In 2009, the Government changed the way in which funds are paid out if a DB pension scheme is wound up with a deficit. Though pensioners continue to get first priority, any future pension increases that may have been promised to them are not now granted until members who have yet to retire receive their share of the benefits.

“That is a reflection of the fairly insolvent state of a lot of defined benefit schemes . . . basically they’ve eaten into the pensioners’ protection in order to leave something over for other people,” Kenny says.

The Waterford Crystal case, which is expected to be referred to the European Court of Justice (ECJ) soon, will have implications for the pension entitlements of all workers who find themselves caught in the “double insolvency” bind, whereby their former employer, and their company pension scheme, becomes insolvent.

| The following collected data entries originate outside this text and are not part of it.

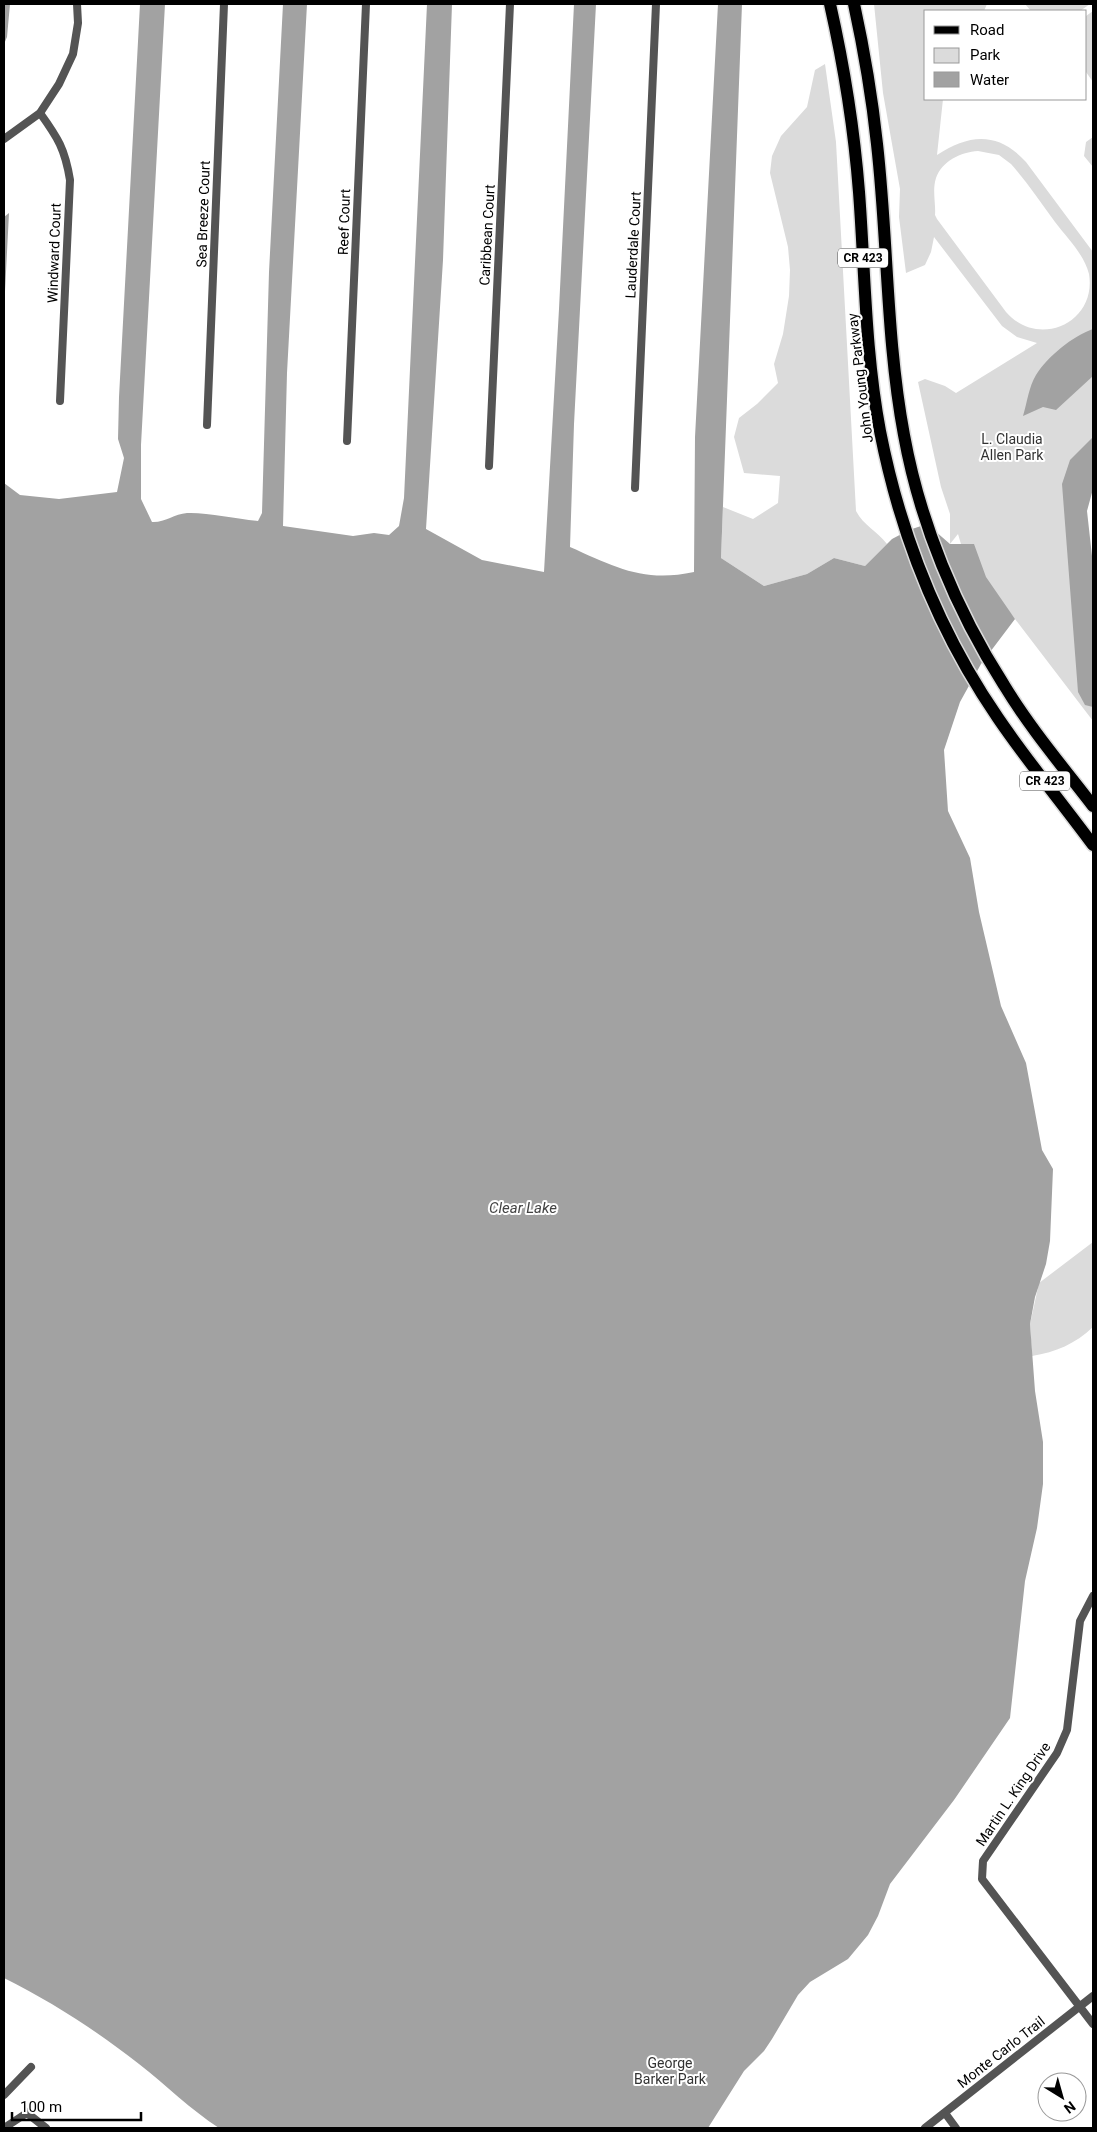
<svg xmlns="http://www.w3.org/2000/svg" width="1097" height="2132" viewBox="0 0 1097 2132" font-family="Roboto,sans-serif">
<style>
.green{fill:#dbdbdb;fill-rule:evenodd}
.water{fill:#a2a2a2}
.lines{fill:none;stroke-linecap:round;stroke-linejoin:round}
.primary-casing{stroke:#dbdbdb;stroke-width:15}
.minor{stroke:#545454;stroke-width:8}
.primary{stroke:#000;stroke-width:12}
.labels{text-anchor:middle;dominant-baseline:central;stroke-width:4;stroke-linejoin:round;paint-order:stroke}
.shield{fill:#fff;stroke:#4c4c4c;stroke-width:1}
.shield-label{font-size:12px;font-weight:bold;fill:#000}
.street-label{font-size:14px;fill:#000;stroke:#fff}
.park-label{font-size:14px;fill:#323232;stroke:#fff}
.water-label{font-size:15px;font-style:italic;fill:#434343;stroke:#fff}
</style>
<rect width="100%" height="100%" fill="#fff"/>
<!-- green -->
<path class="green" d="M 874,4 L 987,4 L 984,11 L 926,11 L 926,99 L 943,99 L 937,155 C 969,134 998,131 1026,162 L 1093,252 L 1093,466 L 1073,492 L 1093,625 L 1093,721 L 963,551 L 958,534 L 950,544 L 950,514 L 941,487 L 918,382 L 925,379 L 945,386 L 956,393 L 1037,343 L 1017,337 L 1002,326 L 934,237 L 931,252 L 925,265 L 906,273 L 899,217 L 900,189 L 883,93 ZM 978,151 L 999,155 L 1011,164 C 1027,182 1041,203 1055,222 C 1067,238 1084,254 1089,274 C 1097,323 1038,349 1006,312 L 937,219 L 935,215 C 936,204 932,190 936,178 C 942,161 961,152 978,151 Z
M 1025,4 L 1090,4 L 1080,11 L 1031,11 Z
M 1093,11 L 1093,82 L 1086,72 L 1086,16 Z
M 825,64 L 836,142 L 856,511 C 864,526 877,531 887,544 L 865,566 L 834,558 L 807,574 L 764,586 L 721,558 L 723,507 L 753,519 L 778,503 L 780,476 L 744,473 L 734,437 L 739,418 L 757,404 L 778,383 L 774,364 L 783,334 L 789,296 L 790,270 L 788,247 L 770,173 L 772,156 L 781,136 L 807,107 L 815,70 Z
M 1093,137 L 1093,167 L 1084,156 L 1086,142 Z
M 1093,1242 L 1093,1327 C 1075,1344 1056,1352 1032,1356 L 1030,1324 L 1039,1283 Z"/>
<!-- water -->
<path class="water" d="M 4,4 L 10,4 L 7,37 L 4,44 Z
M 140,4 L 165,4 L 141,445 L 141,499 L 152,522 C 164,523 174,514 187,513 C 205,512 239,519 258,521 L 262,513 L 269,272 L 283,4 L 307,4 L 287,373 L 283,526 L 353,536 L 374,533 L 389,535 L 399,526 L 404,498 L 427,4 L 452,4 L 443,260 L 426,529 L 482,560 L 544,572 L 559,309 L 574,4 L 596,4 L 574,424 L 570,547 C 615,567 644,583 694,572 L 695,437 L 718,4 L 742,4 L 721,558 L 764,586 L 807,574 L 834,558 L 865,566 L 892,539 L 909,530 L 927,524 L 950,544 L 974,544 L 986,577 L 1015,619 L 981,664 L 960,702 L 944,750 L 948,811 L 970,858 L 979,912 L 1001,1006 L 1026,1063 L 1042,1150 L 1053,1169 L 1050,1241 L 1046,1264 L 1035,1297 L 1030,1324 L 1035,1391 L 1043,1442 L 1043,1484 L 1037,1528 L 1025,1581 L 1010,1718 L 954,1800 L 890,1884 L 878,1916 L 868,1935 L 848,1959 L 810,1982 L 798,1995 L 772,2039 L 764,2051 L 744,2071 L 708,2128 L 219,2128 C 191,2110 166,2085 139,2064 C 97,2031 52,2002 4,1978 L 4,483 L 20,495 L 59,499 L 117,492 L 124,458 L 118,439 L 119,397 Z
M 9,213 L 4,311 L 4,217 Z
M 1093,329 L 1093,376 L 1056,410 L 1043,407 L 1023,416 C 1027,403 1029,386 1036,375 C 1048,356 1073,336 1093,329 Z
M 1093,437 L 1093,489 L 1087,511 L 1093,565 L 1093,707 L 1085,705 L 1078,692 L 1062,484 L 1070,460 Z"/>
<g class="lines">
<defs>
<path id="primary" d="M 830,4 C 844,66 854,128 859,192 C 865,271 865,352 880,431 C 900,533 939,632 998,718 C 1028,762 1062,803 1093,845
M 854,4 C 864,50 872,97 877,144 C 888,241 886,339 904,435 C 920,523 956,610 1004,685 C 1030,728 1063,767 1093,806"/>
</defs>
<!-- primary casing -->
<use href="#primary" class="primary-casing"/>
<!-- minor -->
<path class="minor" d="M 40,113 C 58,138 65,149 70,180 L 60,401
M 4,139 L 40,113 L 59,84 L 73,54 L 78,23 L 77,4
M 207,425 L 224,4
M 347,441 L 366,4
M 489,466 L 510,4
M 635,488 L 656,4
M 1093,1596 L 1080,1621 L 1067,1730 L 1057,1753 L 983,1861 L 982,1879 L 1093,2024
M 4,2095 L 31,2067
M 27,2113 L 46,2128
M 945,2113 L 956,2128
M 4,2128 L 39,2105
M 925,2128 L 1093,1996"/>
<!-- primary -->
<use href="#primary" class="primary"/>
</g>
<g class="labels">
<!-- shield labels -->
<g class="shield">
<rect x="838" y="248.5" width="50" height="19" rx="4"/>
<rect x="1020" y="771.5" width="50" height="19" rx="4"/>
</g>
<g class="shield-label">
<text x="863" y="258">CR 423</text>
<text x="1045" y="781">CR 423</text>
</g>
<!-- street labels -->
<g class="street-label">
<text transform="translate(203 214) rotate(-88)">Sea Breeze Court</text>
<text transform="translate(344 222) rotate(-88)">Reef Court</text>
<text transform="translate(487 235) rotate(-87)">Caribbean Court</text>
<text transform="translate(633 245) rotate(-87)">Lauderdale Court</text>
<text transform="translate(54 253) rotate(-88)">Windward Court</text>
<text transform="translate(860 378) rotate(-97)">John Young Parkway</text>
<text transform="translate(1013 1794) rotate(-56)">Martin L. King Drive</text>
<text transform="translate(1001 2052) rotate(-38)">Monte Carlo Trail</text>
</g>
<!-- park labels -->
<g class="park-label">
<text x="1012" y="439">L. Claudia<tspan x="1012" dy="16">Allen Park</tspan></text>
<text x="670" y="2063">George<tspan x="670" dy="16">Barker Park</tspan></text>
</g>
<!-- water labels -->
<g class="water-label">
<text x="523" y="1208">Clear Lake</text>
</g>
</g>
<!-- border -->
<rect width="1097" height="2132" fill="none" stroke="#000000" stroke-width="10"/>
<!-- legend -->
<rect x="924" y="10" width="162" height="90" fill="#ffffff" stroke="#999999"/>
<rect x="934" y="26" width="25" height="8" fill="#000000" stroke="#999999"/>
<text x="970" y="35" font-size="15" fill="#000000">Road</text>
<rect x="934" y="48" width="25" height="15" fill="#dbdbdb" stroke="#999999"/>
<text x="970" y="60" font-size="15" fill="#000000">Park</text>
<rect x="934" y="72" width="25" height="15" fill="#a2a2a2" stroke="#999999"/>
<text x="970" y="85" font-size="15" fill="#000000">Water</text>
<!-- north arrow -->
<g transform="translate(1062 2097) rotate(143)"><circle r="24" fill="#ffffff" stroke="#999999"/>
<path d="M0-4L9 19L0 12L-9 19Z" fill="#000000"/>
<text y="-8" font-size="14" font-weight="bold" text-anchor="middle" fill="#000000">N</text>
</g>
<!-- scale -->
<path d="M12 2112v8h129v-8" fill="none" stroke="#000000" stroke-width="2.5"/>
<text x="20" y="2112" font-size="15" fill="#000000" stroke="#ffffff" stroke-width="4" paint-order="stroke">100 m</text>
</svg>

The case was taken by 10 former employees of Waterford Crystal after it went into receivership in January 2009, and the company pension scheme was wound up with a deficit of more than €100 million.

The former workers were offered pension payments representing between 18 and 30 per cent of their entitlement, but claimed that (following a 2007 European court decision) they are entitled to at least 49 per cent. The decision on this will be left to the ECJ, but the problem is that, regardless of the outcome of the case, it looks as if the State simply doesn’t have deep enough pockets anymore to protect workers caught in this situation.

In March of this year, the secretary general at the Department of Finance Kevin Cardiff appeared as a witness in the Waterford Crystal case and said the Government can’t commit to pay the estimated €13 billion actuarial cost of guaranteeing the full pension entitlements of workers whose employer becomes insolvent.

He said a State guarantee for pension schemes would pose a “serious threat” to the commitments made to the IMF and EU.

Another issue that came to the fore when the levy was announced last week was the well-worn public sector versus private sector debate. Much of the criticism of the levy focused on the fact that it will only apply to private pensions.

However, it is not true to say that public sector pensions have escaped unscathed. Although it remained largely under the radar, public sector pensions in payment were cut on January 1st of this year by an average of 4 per cent. (This was in addition to the pay cuts and pension levy already introduced).

Retired public sector workers receiving a pension of up to €12,000 were immune, but those on €12,000 to €24,000 saw their pensions reduced by 6 per cent, while pensioners on over €60,000 a year were hit by a substantial 12 per cent cut. Mr Kenny says he has received numerous complaints from public sector pensioners who believe the cuts are in breach of the terms of their contract.

However, the reductions have been legislated for and there is nothing the ombudsman can do about it.